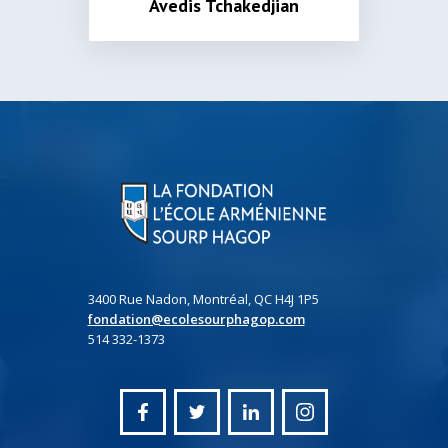
Avedis Tchakedjian
3400 Rue Nadon, Montréal, QC H4J 1P5
fondation@ecolesourphagop.com
514 332-1373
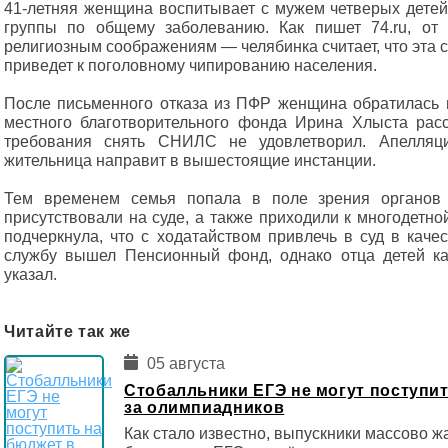
41-летняя женщина воспитывает с мужем четверых детей
группы по общему заболеванию. Как пишет 74.ru, о
религиозным соображениям — челябинка считает, что эта 
приведет к поголовному чипированию населения.
После письменного отказа из ПФР женщина обратилась в
местного благотворительного фонда Ирина Хлыста расс
требования снять СНИЛС не удовлетворил. Апелляц
жительница направит в вышестоящие инстанции.
Тем временем семья попала в поле зрения органов
присутствовали на суде, а также приходили к многодетн
подчеркнула, что с ходатайством привлечь в суд в каче
службу вышел Пенсионный фонд, однако отца детей ка
указал.
Читайте так же
05 августа
Стобалльники ЕГЭ не могут поступит
за олимпиадников
Как стало известно, выпускники массово ж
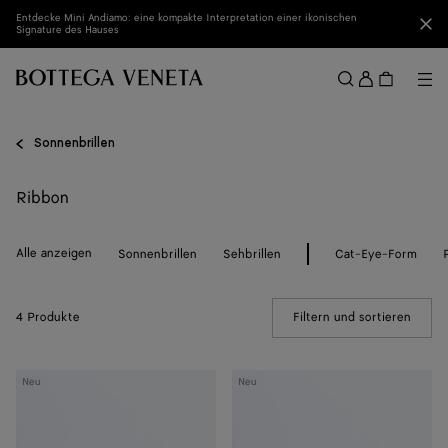
Zum Hauptinhalt
Entdecke Mini Andiamo: eine kompakte Interpretation einer ikonischen
Sch
Signature des Hauses
Anmel
Me
Suchen
Menü
Sonnenbrillen
Ribbon
Alle anzeigen
Sonnenbrillen
Sehbrillen
Cat-Eye-Form
4 Produkte
Filtern und sortieren
(Manua
Sophia
Sophia
Neu
Neu
Ribbon
Ribbon
Butterfly
Butterfly
Sonnenbrille
Sonnenbrille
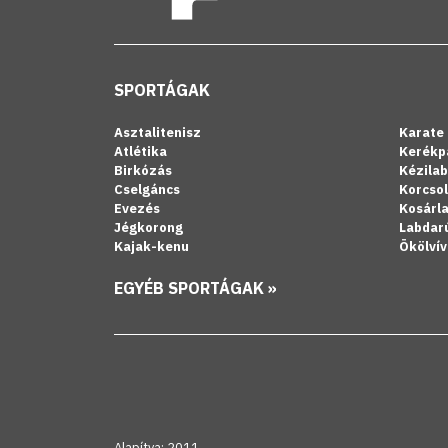
SPORTÁGAK
Asztalitenisz
Karate
Atlétika
Kerékp
Birkózás
Kézila
Cselgáncs
Korcso
Evezés
Kosárl
Jégkorong
Labdar
Kajak-kenu
Ökölvív
EGYÉB SPORTÁGAK »
Alapítva: 2011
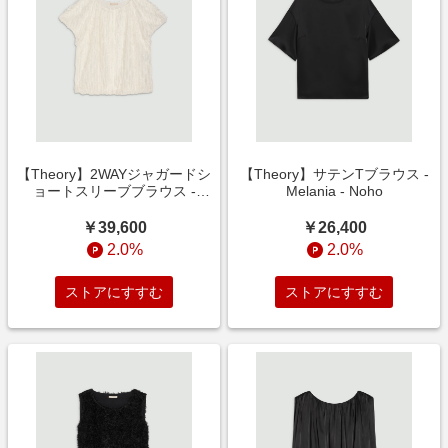
【Theory】2WAYジャガードシ
【Theory】サテンTブラウス -
ョートスリーブブラウス -
Melania - Noho
Michelle - Nolita
￥39,600
￥26,400
2.0%
2.0%
ストアにすすむ
ストアにすすむ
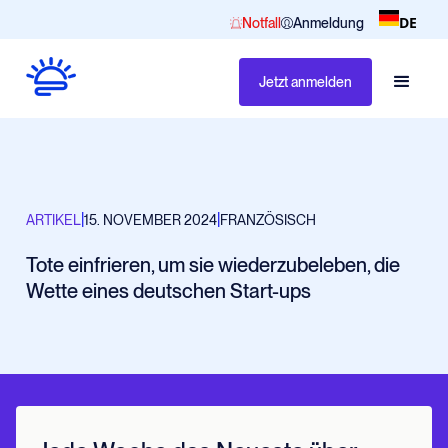
DE
Notfall
Anmeldung
Jetzt anmelden
|
|
ARTIKEL
15. NOVEMBER 2024
FRANZÖSISCH
Tote einfrieren, um sie wiederzubeleben, die
Wette eines deutschen Start-ups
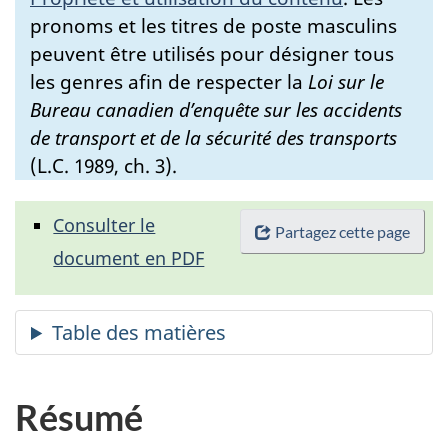
pronoms et les titres de poste masculins
peuvent être utilisés pour désigner tous
les genres afin de respecter la
Loi sur le
Bureau canadien d’enquête sur les accidents
de transport et de la sécurité des transports
(L.C. 1989, ch. 3).
Consulter le
Partagez cette page
document en PDF
Résumé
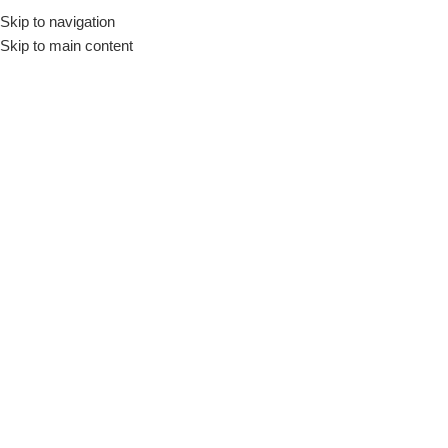
Skip to navigation
Início
Loja
Louças
Ramekins
Skip to main content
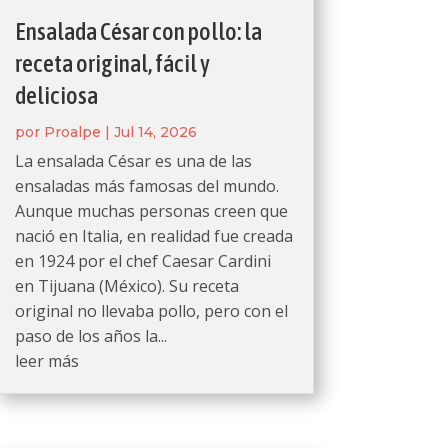
Ensalada César con pollo: la
receta original, fácil y
deliciosa
por
Proalpe
|
Jul 14, 2026
La ensalada César es una de las
ensaladas más famosas del mundo.
Aunque muchas personas creen que
nació en Italia, en realidad fue creada
en 1924 por el chef Caesar Cardini
en Tijuana (México). Su receta
original no llevaba pollo, pero con el
paso de los años la...
leer más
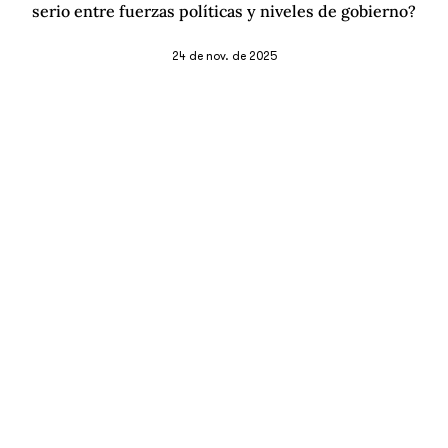
serio entre fuerzas políticas y niveles de gobierno?
24 de nov. de 2025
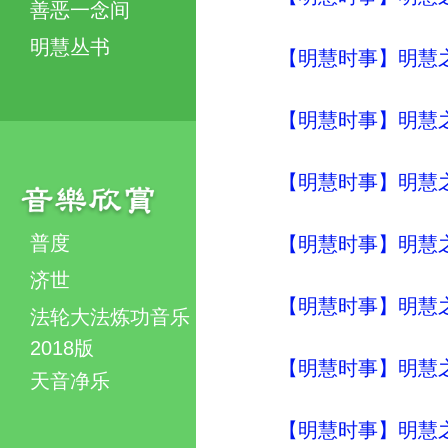
善恶一念间
明慧丛书
【明慧时事】明慧之声（
【明慧时事】明慧之声（
【明慧时事】明慧之声（
普度
【明慧时事】明慧之声（
济世
【明慧时事】明慧之声（
法轮大法炼功音乐
2018版
【明慧时事】明慧之声（
天音净乐
【明慧时事】明慧之声（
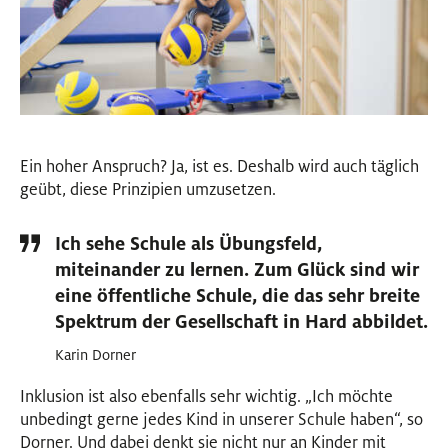
Ein hoher Anspruch? Ja, ist es. Deshalb wird auch täglich
geübt, diese Prinzipien umzusetzen.
Ich sehe Schule als Übungsfeld,
miteinander zu lernen. Zum Glück sind wir
eine öffentliche Schule, die das sehr breite
Spektrum der Gesellschaft in Hard abbildet.
Karin Dorner
Inklusion ist also ebenfalls sehr wichtig. „Ich möchte
unbedingt gerne jedes Kind in unserer Schule haben“, so
Dorner. Und dabei denkt sie nicht nur an Kinder mit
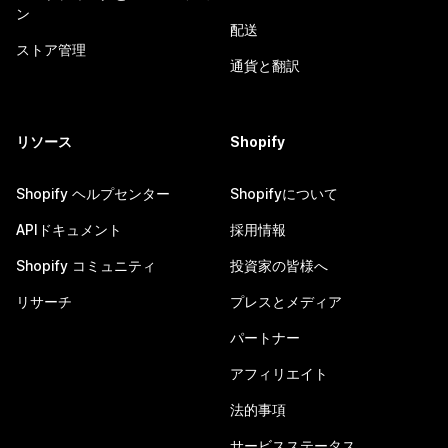
ン
配送
ストア管理
通貨と翻訳
リソース
Shopify
Shopify ヘルプセンター
Shopifyについて
APIドキュメント
採用情報
Shopify コミュニティ
投資家の皆様へ
リサーチ
プレスとメディア
パートナー
アフィリエイト
法的事項
サービスステータス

------------------------------------------------

*Exercise*.
Your answer must be one number: the count of lines in the entries that contain the string "Dorner".

*Output of the exercise*.
2